Kinshasa, 12 juin 2025- Cela fait exactement trois ans que la cité frontalière de Bunagana, dans le territoire de Rutshuru, est tombée aux mains des rebelles du M23, soutenus par le Rwanda. Le 13 juin 2022, cette localité, située à une centaine de kilomètres au nord de Goma, était conquise à la reprise de la rébellion. Aujourd’hui, alors que l’occupation se prolonge, le prix Nobel de la paix, Denis Mukwege, tire une nouvelle fois la sonnette d’alarme.
Dans une déclaration publiée ce jeudi, le célèbre gynécologue dénonce une triple violation de la République démocratique du Congo. “Cela fait 3 ans que la souveraineté nationale et l’intégrité territoriale de la République Démocratique du Congo sont violées par le Rwanda, qui méprise avec arrogance les principes de base de la charte des Nations Unies pour imposer ses ambitions expansionnistes et piller à grande échelle les minerais stratégiques congolais, dans l’indifférence complice de la communauté internationale”, écrit-il.
Mukwege s’inquiète aussi du sort des populations locales, restées piégées sous le joug d’un pouvoir armé. Pour lui, ces trois années d’occupation représentent également trois années de souffrances inouïes infligées aux Congolais de Bunagana et des zones environnantes, livrés à « un régime d’exploitation et de prédation à l’origine des graves violations des droits humains et du droit international humanitaire commises en totale impunité ».

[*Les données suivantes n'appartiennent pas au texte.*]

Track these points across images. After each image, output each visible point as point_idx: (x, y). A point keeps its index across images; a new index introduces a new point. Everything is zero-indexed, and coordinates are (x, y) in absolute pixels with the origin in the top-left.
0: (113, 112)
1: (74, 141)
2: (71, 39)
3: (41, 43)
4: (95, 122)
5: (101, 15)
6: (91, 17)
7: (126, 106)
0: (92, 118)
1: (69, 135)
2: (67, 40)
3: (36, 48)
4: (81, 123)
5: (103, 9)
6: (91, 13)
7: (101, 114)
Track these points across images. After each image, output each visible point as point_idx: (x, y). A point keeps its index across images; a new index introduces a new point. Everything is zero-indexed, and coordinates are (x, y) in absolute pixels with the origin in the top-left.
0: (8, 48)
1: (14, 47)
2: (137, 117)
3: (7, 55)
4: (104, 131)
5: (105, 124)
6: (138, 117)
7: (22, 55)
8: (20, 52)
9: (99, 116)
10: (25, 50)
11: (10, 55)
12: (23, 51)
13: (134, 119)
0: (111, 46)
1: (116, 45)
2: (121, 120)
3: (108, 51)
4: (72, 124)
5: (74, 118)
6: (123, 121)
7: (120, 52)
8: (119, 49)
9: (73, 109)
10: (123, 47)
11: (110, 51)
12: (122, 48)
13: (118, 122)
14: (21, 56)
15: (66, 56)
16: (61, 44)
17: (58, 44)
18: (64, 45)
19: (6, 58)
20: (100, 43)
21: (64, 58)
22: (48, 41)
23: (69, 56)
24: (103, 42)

Mais au-delà de la dénonciation, Mukwege pointe la responsabilité directe des autorités nationales dans cette situation prolongée. Il considère qu’un manque criant de volonté politique à Kinshasa empêche toute réforme en profondeur du secteur sécuritaire. Il regrette également l’absence d’une stratégie globale de justice transitionnelle et de nettoyage de l’administration publique. Ces carences auraient, selon lui, favorisé la détérioration du climat sécuritaire.
L’occupation de Bunagana n’a pas été un fait isolé. Après la prise de cette cité stratégique, les rebelles ont poursuivi leur avancée, occupant une série de villages avant d’atteindre Goma en janvier 2025. Le mouvement s’est ensuite étendu jusqu’au Sud-Kivu, où ils contrôlent désormais plusieurs entités, y compris la ville de Bukavu.